Меньше всего я хотел бы, чтобы меня поняли в том смысле, будто ни один организм не может в течение жизни создать ничего нового, а может только извлечь из генома подходящую программу, если она там есть. Это, конечно, не так — что легко видеть даже в нашем повседневном поведении. Практически любой более-менее здоровый человек может научиться ездить на двухколесном велосипеде или танцевать вальс — несмотря на то, что его геном не содержит информации о соответствующих последовательностях движений. Достаточно того, что он обеспечивает нам определенный набор элементарных движений и умение строить из них цепочки неограниченной длины и сложности. Примерно так же человек или техническая система, зная лишь 32 буквы русского алфавита, может прочесть или написать текст какой угодно длины и сложности. Но при этом не сможет прочесть даже один символ, которого не было в исходном алфавите (скажем, китайский иероглиф или знак из деванагари — традиционной индийской письменности). Некоторые люди, например, не могут правильно произносить русскую фонему «р». Это — врожденная особенность, и никакие тренировки тут не помогут: у таких людей просто нет мышечных волокон, позволяющих языку совершать нужные вибрации в нужном положении. В лучшем случае такой человек может научиться издавать подобие нужного звука, производя его другими частями речевого аппарата — например, гортанью (получается что-то вроде французского r). Индивидуальная адаптация, для которой нет генетической базы, невозможна.
Но если геном может изменять самые разные признаки организма в ответ на изменение внешних условий — кто или что может целенаправленно изменять сам геном?

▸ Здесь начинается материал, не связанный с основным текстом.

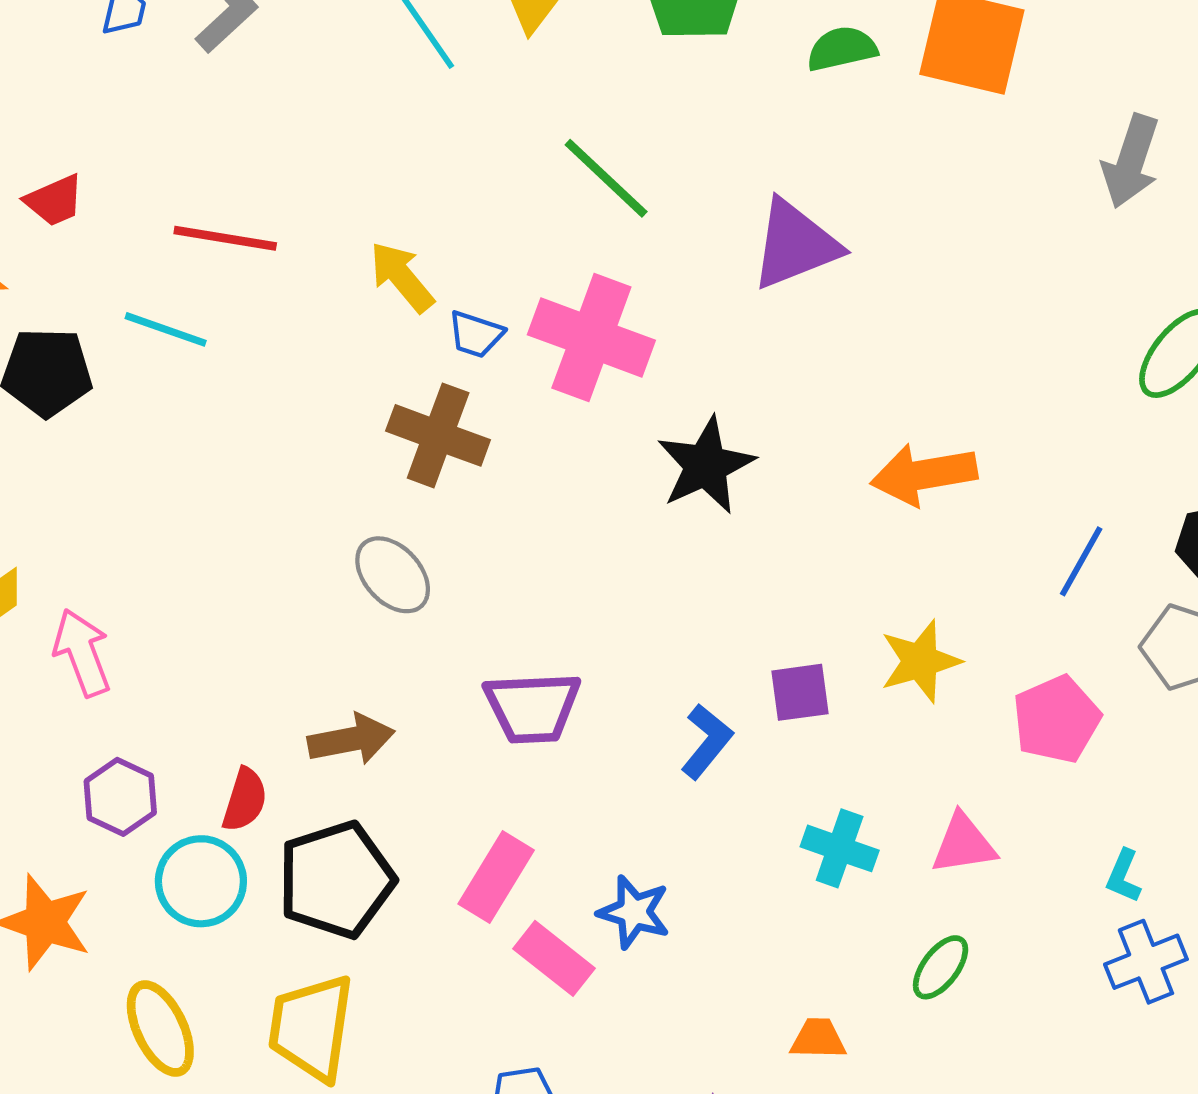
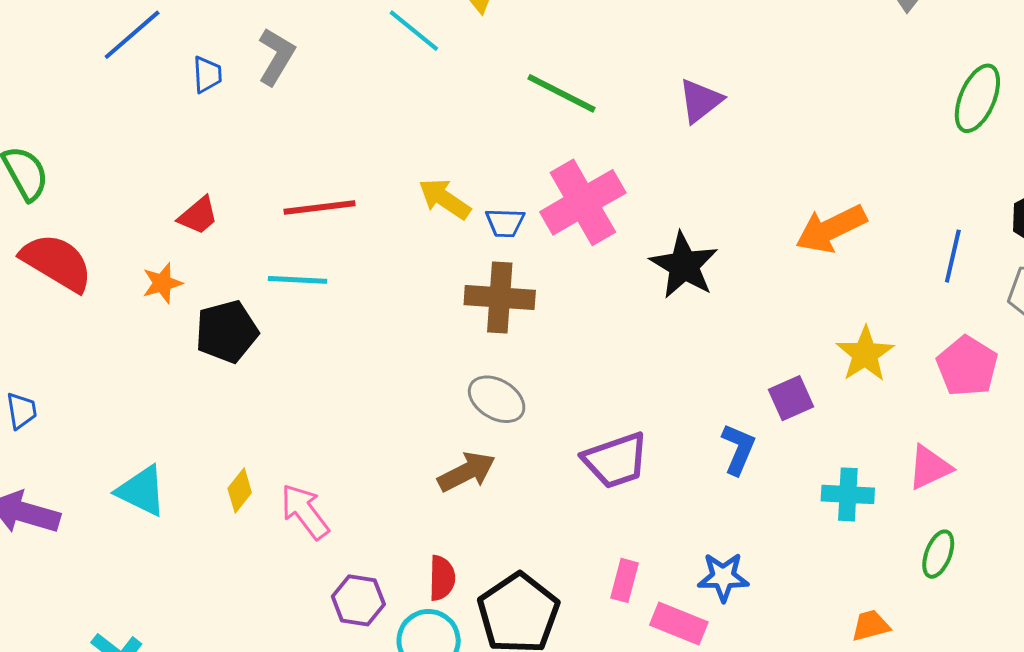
purple triangle: (795, 245) -> (700, 101), size x0.7
pink cross: (591, 338) -> (583, 202), turned -34
brown arrow: (351, 739) -> (467, 472), moved
pink rectangle: (496, 877) -> (625, 580), size x0.7

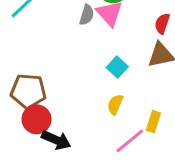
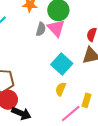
cyan square: (117, 67) -> (62, 64), size x1.5

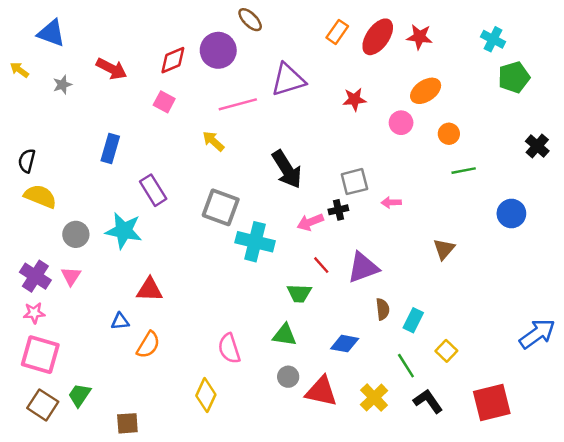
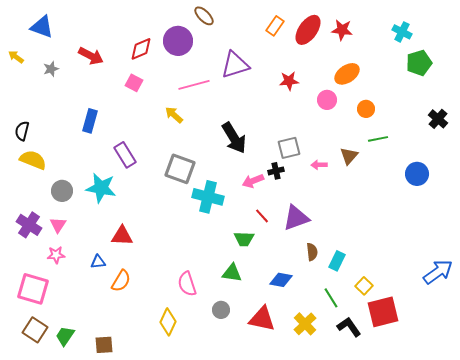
brown triangle: (444, 249) -> (349, 156), moved
pink star: (34, 313) -> (56, 255), moved
gray circle: (288, 377) -> (221, 310), moved
green trapezoid: (80, 395) -> (65, 336), moved
red square: (492, 402) -> (383, 312), moved

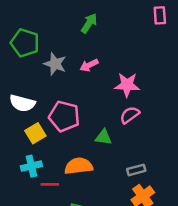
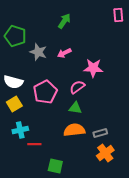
pink semicircle: (130, 115) -> (77, 87), moved
pink pentagon: (64, 116) -> (45, 92), turned 30
yellow square: (35, 133) -> (14, 104), moved
orange semicircle: (79, 166) -> (74, 130), moved

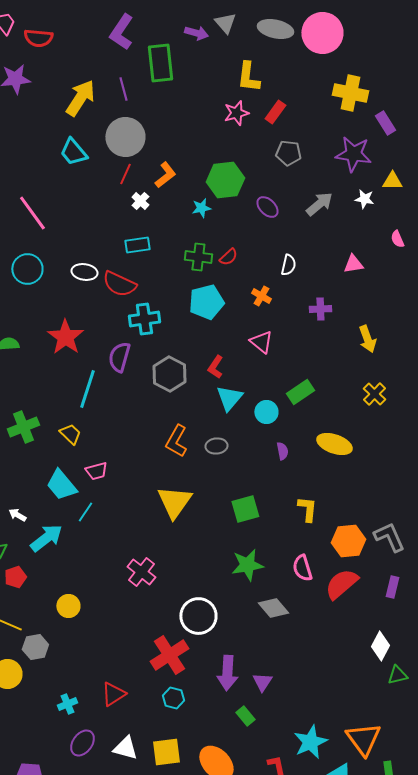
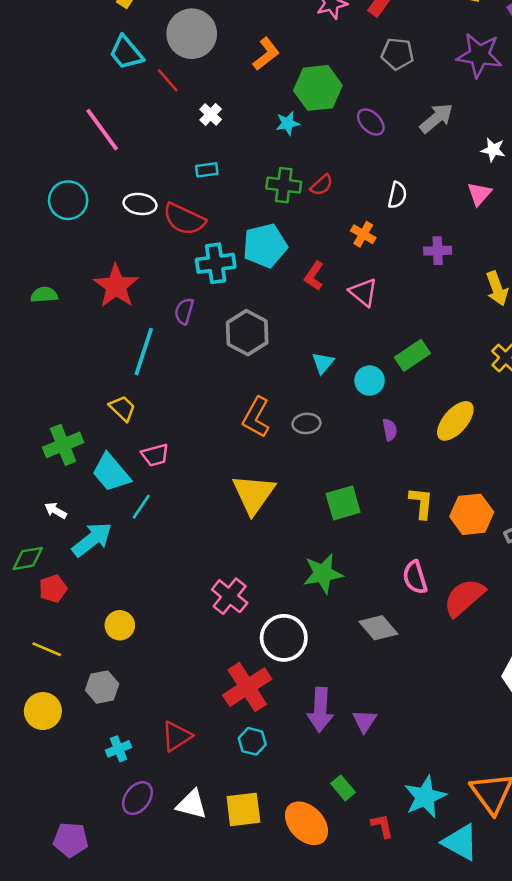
red line: (125, 174) -> (168, 80), moved, turned -65
orange L-shape: (165, 175) -> (266, 54), moved
white star: (364, 199) -> (493, 150), moved
pink line: (32, 213) -> (102, 130), moved
cyan rectangle: (137, 245) -> (207, 170), size x0.7
pink triangle: (353, 264) -> (479, 194), turned -40
cyan pentagon: (206, 302) -> (265, 246), moved
purple semicircle: (119, 357) -> (184, 311), size x0.7
red L-shape: (215, 367) -> (314, 276), moved
cyan triangle: (229, 398) -> (323, 363), size x0.7
green cross: (23, 427) -> (63, 445), moved
yellow ellipse: (334, 444) -> (455, 421), turned -68
orange hexagon: (348, 541) -> (472, 514), moved
green star: (247, 565) -> (323, 574), moved
pink cross: (141, 572) -> (230, 596), moved
gray hexagon: (35, 647) -> (102, 687), moved
green rectangle: (245, 716) -> (343, 788), moved

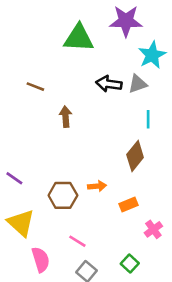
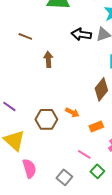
orange arrow: (97, 186) -> (72, 112), turned 32
pink line: (77, 241) -> (84, 154), moved

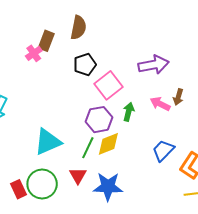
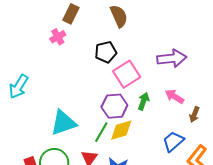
brown semicircle: (78, 28) -> (119, 16), moved, turned -40
brown rectangle: (46, 41) -> (71, 14), moved
brown arrow: (178, 97) -> (194, 115), moved

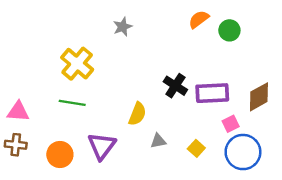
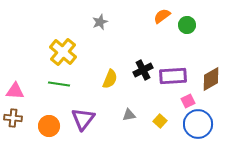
black cross: (175, 86) -> (143, 70), turned 30
yellow semicircle: (137, 114) -> (110, 79), moved

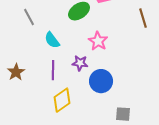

Первый напрашивающийся ответ: сами гены, только другие. Мы сегодня знаем, что белки, кодируемые изрядной частью наших генов (по меньшей мере примерно тремя тысячами — при том, что их всего чуть более 21 тысячи), нужны исключительно для управления активностью других генов. И это — не считая регуляторных участков ДНК, которые управляют работой генов, не кодируя собственные белки. Если одни гены могут изменять активность других — почему они не могут изменить их содержание?

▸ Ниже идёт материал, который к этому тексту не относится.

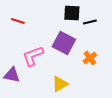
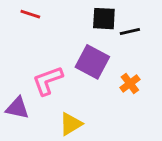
red line: (18, 21) -> (30, 14), moved
yellow triangle: (60, 84) -> (71, 124), moved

Могут. И даже иногда делают это (как, например, в случае с кодированием антител). Но чаще всего — одним, уже хорошо знакомым нам способом: внесением случайных ненаправленных изменений. Иногда — удвоением нужного гена, его вырезанием и т. д. И никогда — целенаправленным изменением последовательности составляющих его нуклеотидов в некоторую определенную сторону[22].
Причина этого, если вдуматься, проста. Целенаправленные изменения — в отличие от случайных — должны иметь программу, которую нужно как-то записать. Значит, кроме генетической инструкции по построению и функционированию организма должна существовать еще вторая инструкция, описывающая будущие изменения первой. А поскольку она должна описывать эволюцию генома в течение неограниченного времени, то и объем такой инструкции должен быть бесконечным. Понятно, что это абсурд.
Можно, конечно, предположить, что программа будущих целенаправленных изменений генома содержится не в нем самом и записана как-то иначе, не на языке нуклеотидных последовательностей[23]. Но это предположение ничего не меняет в наших рассуждениях: где бы эта программа ни находилась, каким бы компактным ни был способ ее записи, она должна иметь бесконечный объем. Иначе она рано или поздно будет полностью выполнена — и эволюционирующему виду останется либо остановиться в своем развитии, либо умереть[24].